Dataset records below:
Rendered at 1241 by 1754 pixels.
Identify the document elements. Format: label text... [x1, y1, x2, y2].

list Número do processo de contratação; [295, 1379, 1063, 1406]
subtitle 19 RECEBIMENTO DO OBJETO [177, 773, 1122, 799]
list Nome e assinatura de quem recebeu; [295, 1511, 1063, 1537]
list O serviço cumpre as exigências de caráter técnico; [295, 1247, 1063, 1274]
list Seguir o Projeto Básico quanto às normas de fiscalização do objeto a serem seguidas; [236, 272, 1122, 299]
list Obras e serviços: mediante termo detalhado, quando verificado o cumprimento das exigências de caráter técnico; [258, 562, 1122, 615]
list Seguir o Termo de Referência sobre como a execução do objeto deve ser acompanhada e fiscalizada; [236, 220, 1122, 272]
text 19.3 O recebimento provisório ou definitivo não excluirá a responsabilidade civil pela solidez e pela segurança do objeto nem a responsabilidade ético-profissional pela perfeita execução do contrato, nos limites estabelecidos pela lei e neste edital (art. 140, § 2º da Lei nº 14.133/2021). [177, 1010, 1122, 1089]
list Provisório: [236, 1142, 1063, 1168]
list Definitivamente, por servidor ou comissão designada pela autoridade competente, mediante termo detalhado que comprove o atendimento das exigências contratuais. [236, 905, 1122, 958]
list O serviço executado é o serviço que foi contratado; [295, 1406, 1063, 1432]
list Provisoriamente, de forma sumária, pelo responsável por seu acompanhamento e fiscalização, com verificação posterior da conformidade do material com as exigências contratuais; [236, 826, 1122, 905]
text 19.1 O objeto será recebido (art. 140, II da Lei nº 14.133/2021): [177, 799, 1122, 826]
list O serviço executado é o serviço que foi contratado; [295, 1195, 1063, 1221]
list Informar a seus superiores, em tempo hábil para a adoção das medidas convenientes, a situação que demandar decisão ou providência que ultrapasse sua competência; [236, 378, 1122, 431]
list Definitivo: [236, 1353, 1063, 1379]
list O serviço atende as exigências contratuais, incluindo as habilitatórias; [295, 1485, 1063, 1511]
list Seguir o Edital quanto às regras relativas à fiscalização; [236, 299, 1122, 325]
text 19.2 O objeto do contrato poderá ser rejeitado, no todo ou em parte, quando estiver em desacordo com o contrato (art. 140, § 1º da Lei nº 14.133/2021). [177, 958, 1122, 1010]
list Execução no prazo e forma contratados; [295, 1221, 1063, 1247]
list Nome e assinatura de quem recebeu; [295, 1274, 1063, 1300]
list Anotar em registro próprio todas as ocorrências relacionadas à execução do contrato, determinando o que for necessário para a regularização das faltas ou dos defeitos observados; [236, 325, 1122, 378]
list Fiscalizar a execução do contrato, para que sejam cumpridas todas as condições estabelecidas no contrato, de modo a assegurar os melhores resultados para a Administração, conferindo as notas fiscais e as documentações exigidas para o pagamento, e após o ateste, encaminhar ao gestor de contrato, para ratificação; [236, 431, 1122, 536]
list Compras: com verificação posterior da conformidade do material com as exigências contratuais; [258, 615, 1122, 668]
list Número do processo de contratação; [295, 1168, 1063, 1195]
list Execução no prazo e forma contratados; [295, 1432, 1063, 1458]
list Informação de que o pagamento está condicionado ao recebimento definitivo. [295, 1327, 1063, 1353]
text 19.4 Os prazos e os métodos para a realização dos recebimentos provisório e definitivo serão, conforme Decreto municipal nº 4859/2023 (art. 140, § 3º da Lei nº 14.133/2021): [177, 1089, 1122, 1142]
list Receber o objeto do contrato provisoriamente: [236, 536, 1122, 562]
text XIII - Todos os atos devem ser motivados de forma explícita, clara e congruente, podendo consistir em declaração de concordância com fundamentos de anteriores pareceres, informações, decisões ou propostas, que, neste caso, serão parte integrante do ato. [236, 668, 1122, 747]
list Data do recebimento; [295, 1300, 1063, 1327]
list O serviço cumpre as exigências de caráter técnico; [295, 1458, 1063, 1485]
End of Dataset records.
All records shown above are to be reproduced without any alteration.

Rendered at 1241 by 1754 pixels.
Identify the document elements. Format: label text... [x1, y1, x2, y2].

list Número do processo de contratação; [295, 1379, 1063, 1406]
subtitle 19 RECEBIMENTO DO OBJETO [177, 773, 1122, 799]
list Nome e assinatura de quem recebeu; [295, 1511, 1063, 1537]
list O serviço cumpre as exigências de caráter técnico; [295, 1247, 1063, 1274]
list Seguir o Projeto Básico quanto às normas de fiscalização do objeto a serem seguidas; [236, 272, 1122, 299]
list Obras e serviços: mediante termo detalhado, quando verificado o cumprimento das exigências de caráter técnico; [258, 562, 1122, 615]
list Seguir o Termo de Referência sobre como a execução do objeto deve ser acompanhada e fiscalizada; [236, 220, 1122, 272]
text 19.3 O recebimento provisório ou definitivo não excluirá a responsabilidade civil pela solidez e pela segurança do objeto nem a responsabilidade ético-profissional pela perfeita execução do contrato, nos limites estabelecidos pela lei e neste edital (art. 140, § 2º da Lei nº 14.133/2021). [177, 1010, 1122, 1089]
list Provisório: [236, 1142, 1063, 1168]
list Definitivamente, por servidor ou comissão designada pela autoridade competente, mediante termo detalhado que comprove o atendimento das exigências contratuais. [236, 905, 1122, 958]
list O serviço executado é o serviço que foi contratado; [295, 1406, 1063, 1432]
list Provisoriamente, de forma sumária, pelo responsável por seu acompanhamento e fiscalização, com verificação posterior da conformidade do material com as exigências contratuais; [236, 826, 1122, 905]
text 19.1 O objeto será recebido (art. 140, II da Lei nº 14.133/2021): [177, 799, 1122, 826]
list O serviço executado é o serviço que foi contratado; [295, 1195, 1063, 1221]
list Informar a seus superiores, em tempo hábil para a adoção das medidas convenientes, a situação que demandar decisão ou providência que ultrapasse sua competência; [236, 378, 1122, 431]
list Definitivo: [236, 1353, 1063, 1379]
list O serviço atende as exigências contratuais, incluindo as habilitatórias; [295, 1485, 1063, 1511]
list Seguir o Edital quanto às regras relativas à fiscalização; [236, 299, 1122, 325]
text 19.2 O objeto do contrato poderá ser rejeitado, no todo ou em parte, quando estiver em desacordo com o contrato (art. 140, § 1º da Lei nº 14.133/2021). [177, 958, 1122, 1010]
list Execução no prazo e forma contratados; [295, 1221, 1063, 1247]
list Nome e assinatura de quem recebeu; [295, 1274, 1063, 1300]
list Anotar em registro próprio todas as ocorrências relacionadas à execução do contrato, determinando o que for necessário para a regularização das faltas ou dos defeitos observados; [236, 325, 1122, 378]
list Fiscalizar a execução do contrato, para que sejam cumpridas todas as condições estabelecidas no contrato, de modo a assegurar os melhores resultados para a Administração, conferindo as notas fiscais e as documentações exigidas para o pagamento, e após o ateste, encaminhar ao gestor de contrato, para ratificação; [236, 431, 1122, 536]
list Compras: com verificação posterior da conformidade do material com as exigências contratuais; [258, 615, 1122, 668]
list Número do processo de contratação; [295, 1168, 1063, 1195]
list Execução no prazo e forma contratados; [295, 1432, 1063, 1458]
list Informação de que o pagamento está condicionado ao recebimento definitivo. [295, 1327, 1063, 1353]
text 19.4 Os prazos e os métodos para a realização dos recebimentos provisório e definitivo serão, conforme Decreto municipal nº 4859/2023 (art. 140, § 3º da Lei nº 14.133/2021): [177, 1089, 1122, 1142]
list Receber o objeto do contrato provisoriamente: [236, 536, 1122, 562]
text XIII - Todos os atos devem ser motivados de forma explícita, clara e congruente, podendo consistir em declaração de concordância com fundamentos de anteriores pareceres, informações, decisões ou propostas, que, neste caso, serão parte integrante do ato. [236, 668, 1122, 747]
list Data do recebimento; [295, 1300, 1063, 1327]
list O serviço cumpre as exigências de caráter técnico; [295, 1458, 1063, 1485]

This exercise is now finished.